Billetterie

Qui est Jean Tardieu?

Cabaret des mots

« MON LANGAGE REGARDE QUE LE LANGAGE REGARDE QUE LE LANGAGE! »
 
Qui est Jean Tardieu? Un poète? Un auteur de théâtre? Un prosateur inspiré? « Un homme qui feint de vieillir emprisonné dans son enfance »* ou un vieillard étonné de se voir rajeunir à chaque instant? Il est tout cela à la fois et surtout il demeure inclassable. Une chose est sûre : il est né en France en 1903 à St-Germain-de-Joux dans le Jura, d’une mère musicienne et d’un père peintre et s’est éteint – ou peut-être n’a-t-il que disparu… – à Créteil en 1995.
 
Très tôt, dès l’âge de sept ans, Jean Tardieu fait ses premières tentatives poétiques.
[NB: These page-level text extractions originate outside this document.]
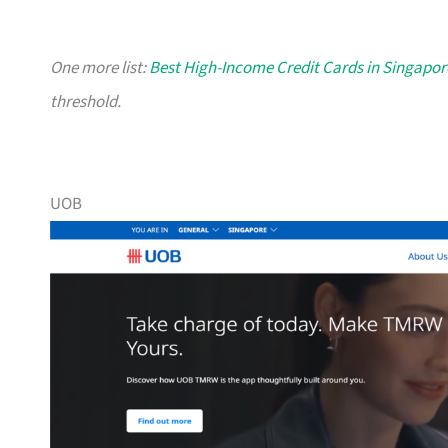
One more list:
Best High-Income Credit Cards in Singapor
threshold.
UOB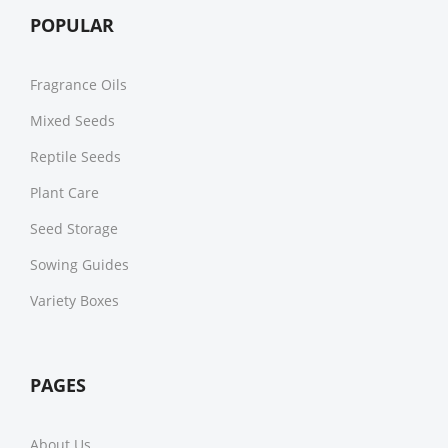
POPULAR
Fragrance Oils
Mixed Seeds
Reptile Seeds
Plant Care
Seed Storage
Sowing Guides
Variety Boxes
PAGES
About Us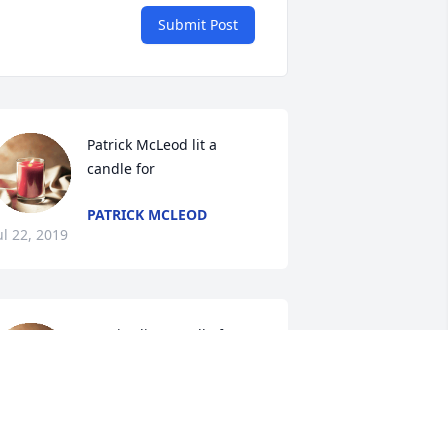
Submit Post
Patrick McLeod lit a 
candle for
PATRICK MCLEOD
ul 22, 2019
Monica lit a candle for
MONICA
Jul 22, 2019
Après une licence ès Lettres à la Sorbonne (1927), il se consacre entièrement à l’écriture pendant plus de soixante ans. Dans les années quarante, il est l’ami des Surréalistes et des Pataphysiciens dont Raymond Queneau, Jean Lescure et André Breton qui professaient une profonde admiration pour Max Jacob, leur maître à tous. Passionné par les métamorphoses infinies de la langue, Tardieu écrit, à l’âge de vingt ans, Poèmes autour du Langage où il nous dit : « Mon langage regarde que le langage regarde le langage! »
 
Et le voilà lancé dans un long voyage à travers la forêt touffue des mots, ces mots qui lui échappent sans cesse et que pourtant il réinvente toujours. Que ce soit dans ses poèmes réunis, entre autres, dans Le fleuve caché (1933), Jours pétrifiés (1948), Monsieur Monsieur (1951) ou encore dans ses proses de La part de l’ombre (1937-67), La première personne du singulier (1952), Le professeur Froeppel (1978), Tardieu est animé par le désir profond de dire l’indicible, ce paradis perdu où l’être humain, avec une innocence lumineuse, savait écouter, et parler avec tout l’univers. Pour essayer de chasser l’angoisse de cette perte irrémédiable et retrouver cette plénitude du sens, Tardieu secoue, avec un humour fantasque et une poésie imprégnée d’enfance, toutes les conventions, qu’elles soient sociales, linguistiques ou artistiques.
 
C’est dans cet esprit qu’il écrit ses pièces de théâtre dont LES AMANTS DU MÉTRO (1954) et L’ABC DE NOTRE VIE (1958) ainsi que de nombreuses pièces radiophoniques pour la Radio et Télévision Française (RTF) dont il sera, de 1960 à 1980, le directeur du programme « France-Musique ». Mais c’est son Théâtre de chambre I II et III(1950-1965), une vingtaine de courtes pièces jouées régulièrement en France et à l’étranger où elles sont traduites en sept langues, qui le fera le mieux connaître. À travers cette sorte de « clavecin bien tempéré » de l’art dramatique, comme Tardieu le définit lui-même, l’auteur met à nu les procédés dramatiques comme les apartés, les quiproquos, les monologues, les adresses au public. Un mot ou un geste prend la place de l’autre, Feydeau y rencontre le Grand Guignol, le lyrisme mélodramatique fait la nique à l’enflure tragique et tout à coup, sans crier gare, on y découvre des plages de pure musique. Les mots, vidés de leur sens convenu, deviennent des notes dans l’espace entrecoupées de murmures étouffés et surtout de silence plein. La poésie retrouve son chant et va droit au cœur.
 
L’imaginaire de Tardieu est un clown rouge habillé des brumes du temps et de l’espace. « Nous entrons dans un univers bizarre, inquiétant où le fantastique vacille entre l’humour et le cauchemar. Le vertige, l’angoisse, l’inconnu ou la mort »** veillent en sourdine. Ce qu’il ne saurait dire, Tardieu le fait sentir, le montre. Sa fantaisie n’est que l’envers amusé et pudique du sens tragique de l’existence qu’il porte, avec tendresse, au plus profond de lui-même.
 
En prêtant l’oreille, on « entend apparaître » nous dit admirablement Jean Tardieu. C’est cette petite musique de l’âme que le poète nous invite à écouter.
 
 
* Jours pétrifiés. Poésie. 1948. Jean Tardieu.
** Préface de La part de l’ombre. Proses. 1937-1967. Yvon Belaval.